It’s hard to believe that the Gilbert and Sullivan Festival in Buxton is in its 18th year; harder still to credit that this was the first year Chesterfield G & S Society have appeared.
They brought up the rear at the Festival Fringe last Saturday, with semi-staged productions of three short pieces, all scored by Sullivan but only one with Gilbert’s words.
Trial by Jury (both G and S) was in modern-ish dress, with Andrew Moore’s nonchalant Defendant straight off the golf course, Jo Howland’s melodic Plaintiff in traditional wedding garb, the excellent Max Taylor as her Learned Counsel and veteran player Peter Flint as the Judge. It was crisp, workmanlike and tuneful, if a little lacking in imagination.

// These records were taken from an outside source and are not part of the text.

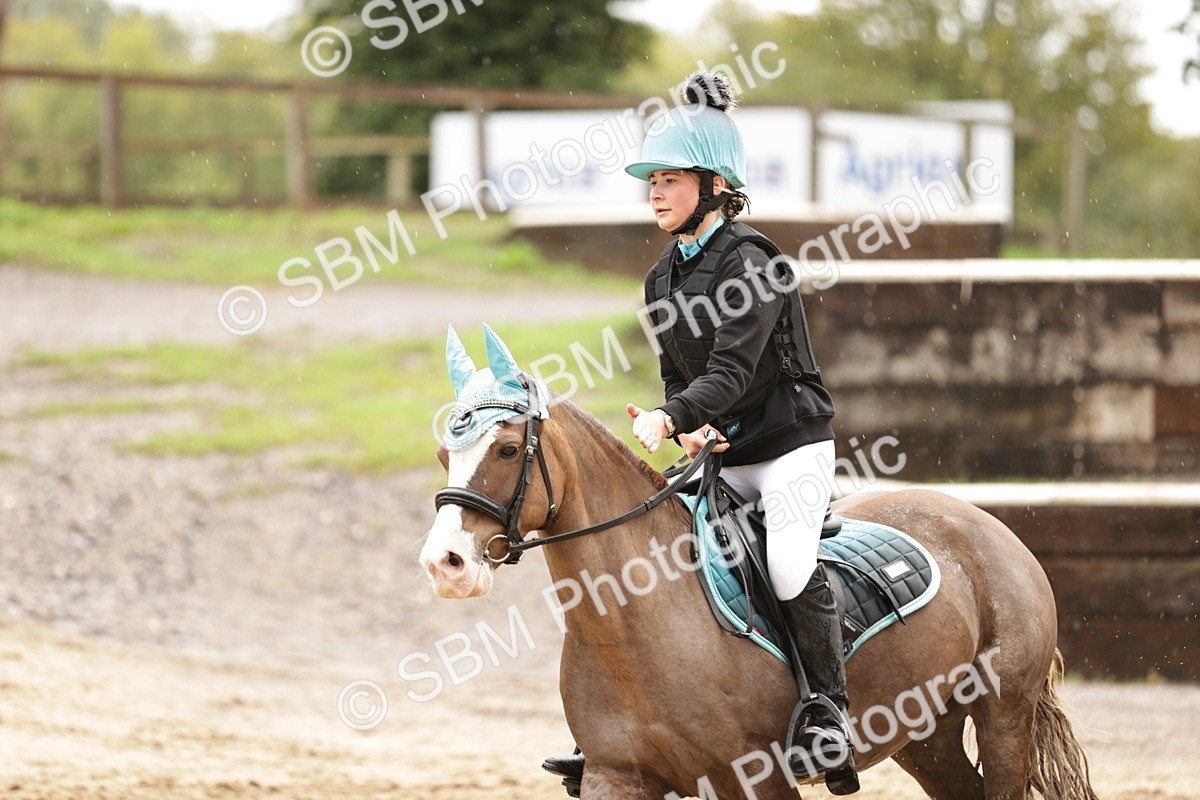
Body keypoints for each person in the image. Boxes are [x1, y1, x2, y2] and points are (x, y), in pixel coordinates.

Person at [541, 71, 857, 797]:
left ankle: (827, 712)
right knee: (647, 562)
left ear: (715, 185)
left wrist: (672, 418)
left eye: (670, 179)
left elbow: (734, 372)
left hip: (791, 449)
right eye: (651, 180)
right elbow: (679, 376)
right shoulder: (661, 278)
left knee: (783, 567)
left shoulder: (756, 262)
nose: (654, 191)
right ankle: (621, 727)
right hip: (723, 455)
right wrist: (684, 422)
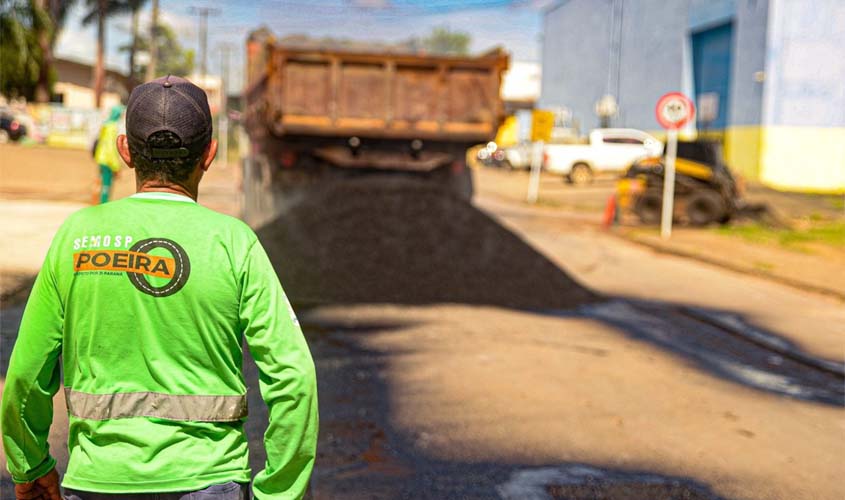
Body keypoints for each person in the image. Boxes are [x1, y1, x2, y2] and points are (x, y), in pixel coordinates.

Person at [0, 76, 319, 500]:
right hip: (211, 482)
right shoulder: (234, 242)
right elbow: (294, 378)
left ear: (125, 152)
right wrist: (280, 491)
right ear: (210, 153)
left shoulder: (77, 236)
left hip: (96, 483)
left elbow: (25, 375)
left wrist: (30, 465)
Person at [93, 105, 125, 204]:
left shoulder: (105, 125)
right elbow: (111, 148)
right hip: (107, 160)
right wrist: (116, 166)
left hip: (100, 158)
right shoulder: (112, 128)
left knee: (101, 183)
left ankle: (97, 202)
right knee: (106, 185)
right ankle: (103, 205)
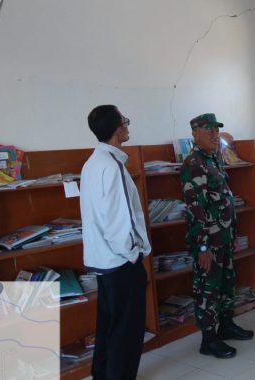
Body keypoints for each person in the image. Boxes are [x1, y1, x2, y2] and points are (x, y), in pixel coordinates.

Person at [81, 105, 151, 379]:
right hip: (121, 262)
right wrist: (133, 254)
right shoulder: (112, 167)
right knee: (127, 332)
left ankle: (102, 375)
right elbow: (119, 219)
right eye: (125, 121)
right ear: (117, 129)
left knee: (109, 325)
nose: (127, 126)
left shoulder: (91, 163)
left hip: (102, 261)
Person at [181, 113, 254, 359]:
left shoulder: (214, 159)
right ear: (195, 133)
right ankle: (209, 339)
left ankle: (226, 325)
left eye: (216, 130)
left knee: (225, 283)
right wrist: (203, 247)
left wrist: (231, 233)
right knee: (208, 288)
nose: (214, 135)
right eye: (208, 130)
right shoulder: (194, 164)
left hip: (223, 237)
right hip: (208, 242)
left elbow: (222, 200)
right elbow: (196, 209)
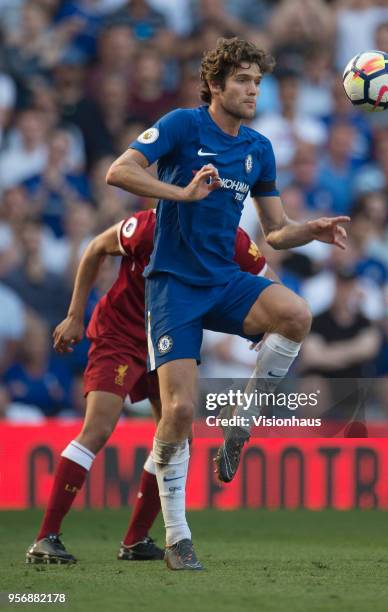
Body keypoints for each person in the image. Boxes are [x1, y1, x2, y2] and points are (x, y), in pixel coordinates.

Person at [106, 37, 349, 570]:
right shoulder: (180, 126)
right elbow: (119, 172)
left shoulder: (259, 147)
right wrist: (181, 193)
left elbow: (276, 232)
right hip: (172, 285)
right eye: (242, 80)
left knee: (296, 314)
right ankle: (177, 537)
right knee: (182, 412)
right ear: (215, 85)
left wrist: (309, 229)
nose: (252, 90)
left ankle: (242, 419)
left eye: (257, 82)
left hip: (223, 279)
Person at [25, 207, 268, 565]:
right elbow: (95, 248)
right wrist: (76, 315)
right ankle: (45, 538)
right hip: (121, 335)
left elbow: (265, 277)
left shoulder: (229, 237)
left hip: (171, 340)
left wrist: (269, 318)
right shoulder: (149, 225)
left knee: (180, 436)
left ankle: (136, 540)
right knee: (98, 428)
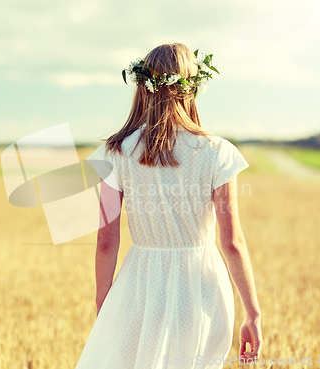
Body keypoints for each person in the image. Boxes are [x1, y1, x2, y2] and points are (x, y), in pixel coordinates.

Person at [76, 43, 262, 369]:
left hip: (139, 288)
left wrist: (103, 301)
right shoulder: (217, 151)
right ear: (193, 85)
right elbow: (231, 242)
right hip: (202, 290)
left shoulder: (116, 152)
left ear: (142, 86)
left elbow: (106, 240)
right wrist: (253, 313)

Cox and Box (words by F S Burnand) is a three-hander without chorus; Andy Moore and company patter man Nic Wilson made it lively, pacy and witty. Max Taylor had to resort to a script – but his fine baritone voice and excellent stage presence amply compensated.
The final piece, The Zoo (words by B C Stephenson), came complete with a lion who had possibly escaped from The Wizard of Oz. A favourite Gilbert & Sullivan theme, disguised identity, leavened its intertwining love stories. Nic Wilson donned a DI Frost raincoat and hat to become Grinder the grumpy grocer; Jo Howland reappeared as nightingale-voiced Laetitia; Andy Moore and Max Taylor made it three in a row as thwarted lovers who eventually got the girls.
The 18th Festival ended last Saturday.